- _About this exercise_
For the records below, print the lines from the line with "The horizontal FOV is 75.2°." through the line with "3. stack of plastic bags (600,170,749,427)" exactly as written; include both end lines and exclude the rest.
(Information shown)
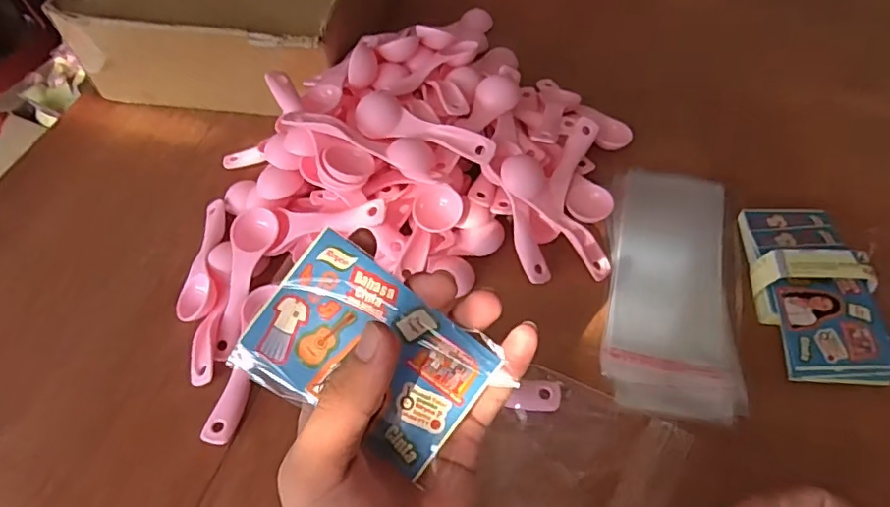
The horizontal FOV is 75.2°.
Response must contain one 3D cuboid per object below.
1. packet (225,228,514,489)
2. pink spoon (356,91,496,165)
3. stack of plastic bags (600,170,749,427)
(End Information shown)
(Information shown)
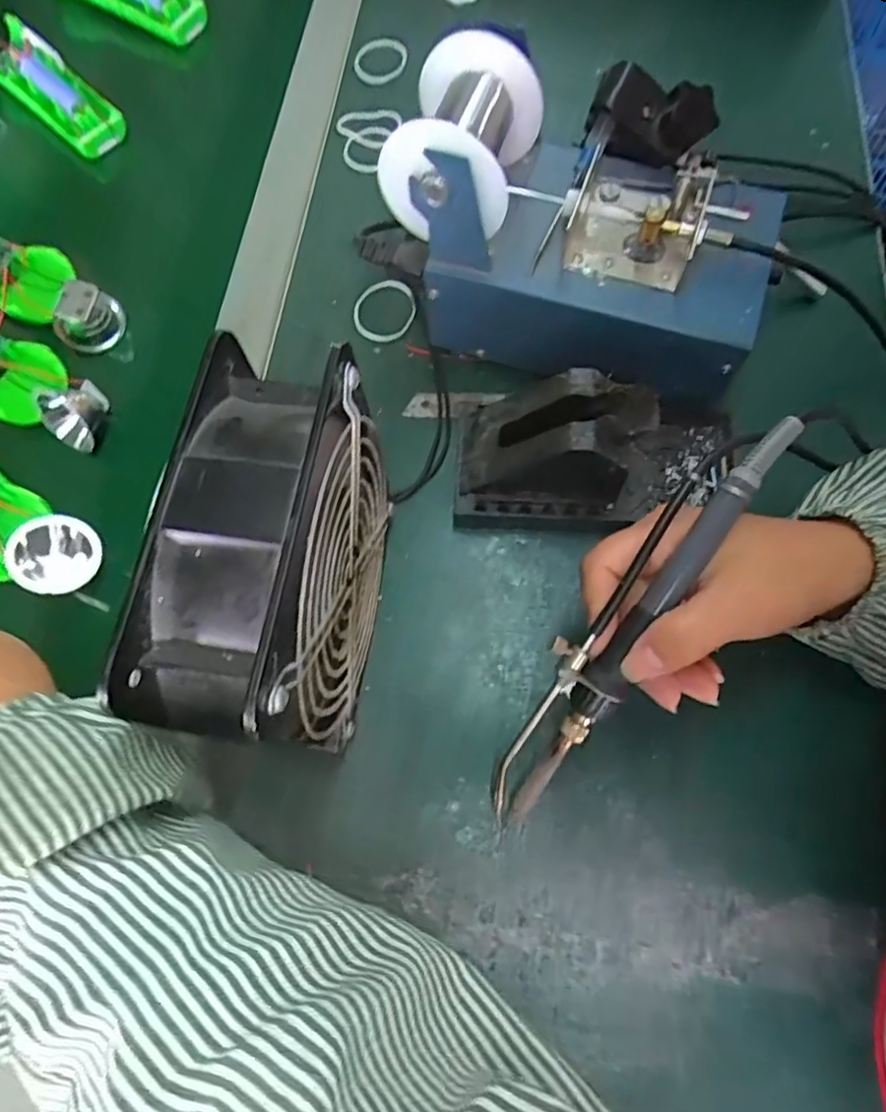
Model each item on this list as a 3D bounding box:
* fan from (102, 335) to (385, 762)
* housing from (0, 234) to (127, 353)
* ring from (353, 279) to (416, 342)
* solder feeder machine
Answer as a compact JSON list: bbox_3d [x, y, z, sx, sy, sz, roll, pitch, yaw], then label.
(End Information shown)
(Information shown)
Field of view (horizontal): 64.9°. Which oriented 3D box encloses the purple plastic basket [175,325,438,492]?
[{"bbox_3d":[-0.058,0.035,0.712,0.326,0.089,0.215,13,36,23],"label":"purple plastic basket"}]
(End Information shown)
- _Result_
The horizontal FOV is 75.2°.
Response must contain one 3D cuboid per object below.
1. packet (225,228,514,489)
2. pink spoon (356,91,496,165)
3. stack of plastic bags (600,170,749,427)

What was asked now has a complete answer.